Das Disagio wird häufig auch Damnum oder Abgeld genannt. Bei langfristigen Krediten stellt es den prozentualen Abzug von der vereinbarten Darlehenssumme dar. Dieser ist der Differenzbetrag zwischen dem Rückzahlungsbetrag eines Kredites und dem tatsächlich an den Darlehensnehmer ausgezahlten Betrag.

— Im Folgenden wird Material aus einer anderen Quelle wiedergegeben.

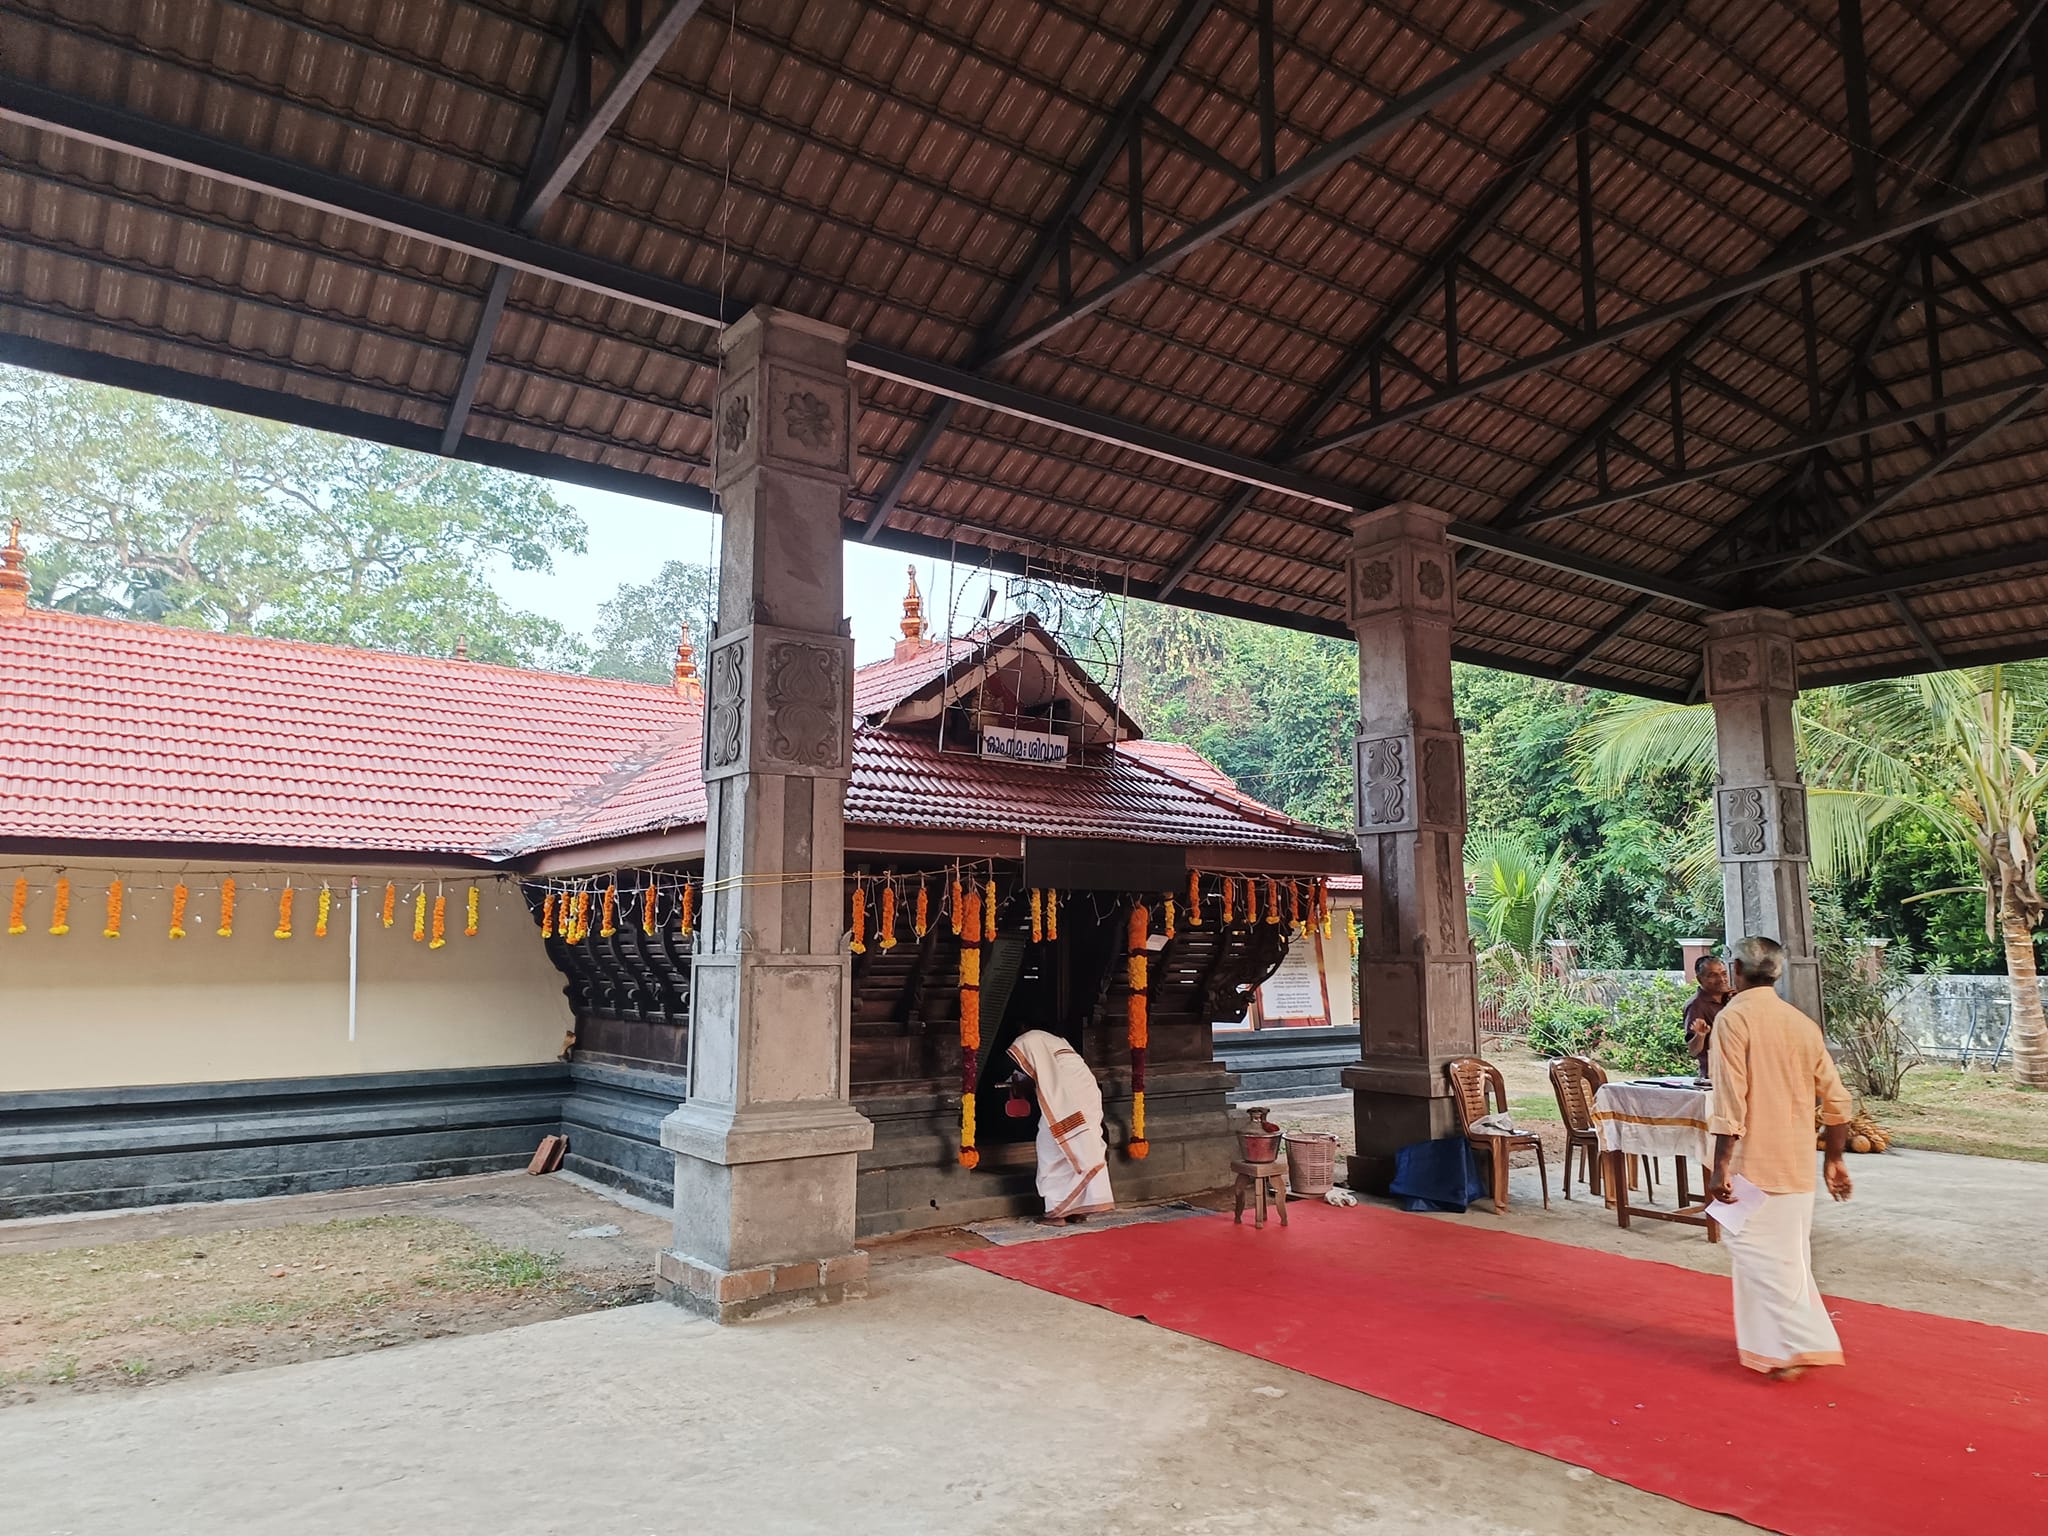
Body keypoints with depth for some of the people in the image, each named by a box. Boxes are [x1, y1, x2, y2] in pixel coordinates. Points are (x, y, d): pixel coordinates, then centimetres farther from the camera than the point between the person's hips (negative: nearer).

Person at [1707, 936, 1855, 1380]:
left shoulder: (1733, 1018, -12)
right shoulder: (1802, 1023, 7)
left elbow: (1730, 1101, -19)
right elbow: (1837, 1101, 9)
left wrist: (1720, 1167, -16)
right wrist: (1835, 1159, 19)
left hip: (1757, 1164, -7)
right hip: (1799, 1164, 7)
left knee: (1759, 1252, 0)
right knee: (1789, 1254, 18)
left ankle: (1801, 1345, -4)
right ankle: (1778, 1342, 29)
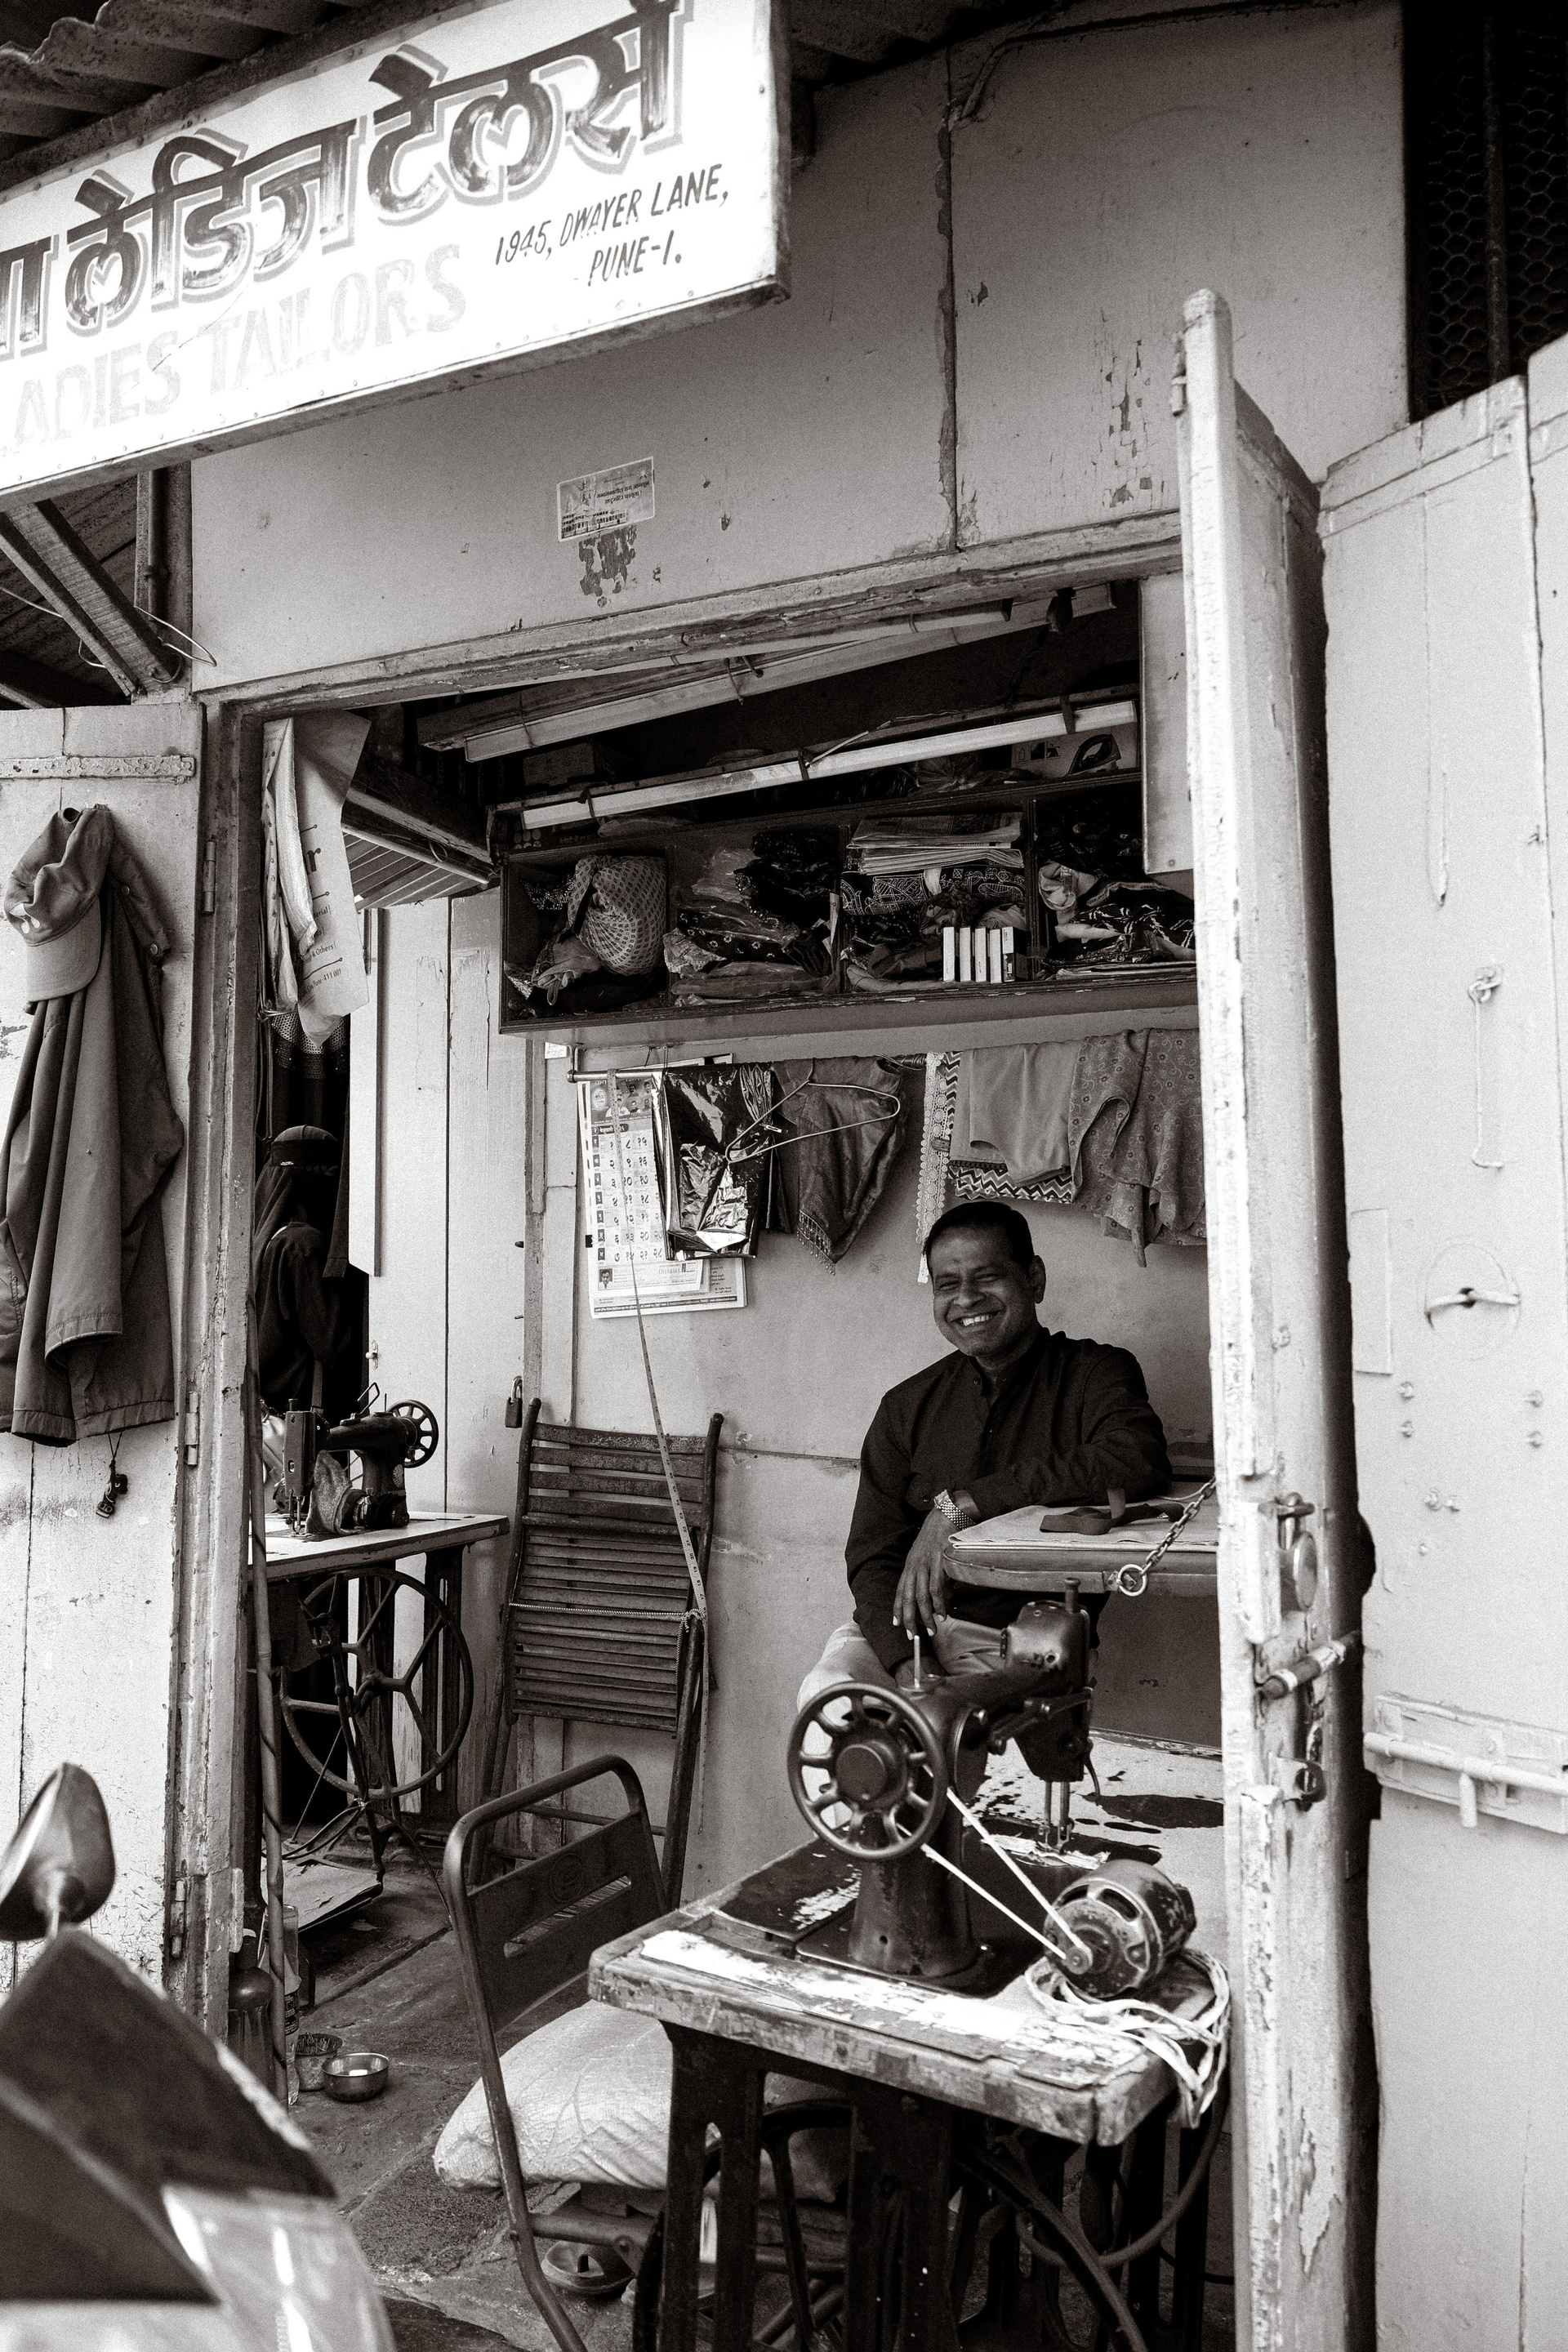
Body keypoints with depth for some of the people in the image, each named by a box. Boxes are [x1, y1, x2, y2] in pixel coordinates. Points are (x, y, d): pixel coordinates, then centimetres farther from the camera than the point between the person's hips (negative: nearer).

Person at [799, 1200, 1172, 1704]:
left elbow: (1141, 1463, -21)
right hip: (899, 1630, 3)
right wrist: (908, 1663, -14)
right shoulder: (907, 1406, 11)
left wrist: (964, 1504, -21)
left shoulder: (1094, 1374, 2)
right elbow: (873, 1555, 7)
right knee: (828, 1694, -26)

Wird ein Disagio von fünf Prozent bei einem Kreditbetrag über 100.000 Euro vereinbart, werden dem Darlehensnehmer nur 95.000 Euro ausgezahlt. Das Disagio entspricht der Vorauszahlung von Zinsen, die zum Abbau der laufenden Zinsen führt. Es ist bei der Berechnung des Effektivzinssatzes zu berücksichtigen.
Private Selbstnutzer von Wohneigentum profitieren in der Regel nicht von einer Disagio-Regelung, da für sie keine steuerlichen Vorteile zu erwarten sind. Für Kapitalanleger, die Einkünfte aus Vermietung und Verpachtung erzielen, ergeben sich insofern steuerliche Vorteile, da die Aufwendungen für Disagio Werbungskosten darstellen und gemäß § 9 EStG (Einkommensteuergesetz) abzugsfähig sind. Das Disagio kann demnach bereits im Jahr der Darlehensaufnahme voll steuerlich geltend gemacht werden. In diesem Zusammenhang ist zu berücksichtigen, dass nicht verbrauchte Disagioanteile, beispielsweise durch vorzeitige Tilgung, zu einer nachgelagerten Versteuerung des Einkommens führen.
Ein Steuerberater kann darüber Auskunft geben, ob die Nutzung der Disagio-Regelung in Anspruch genommen werden kann.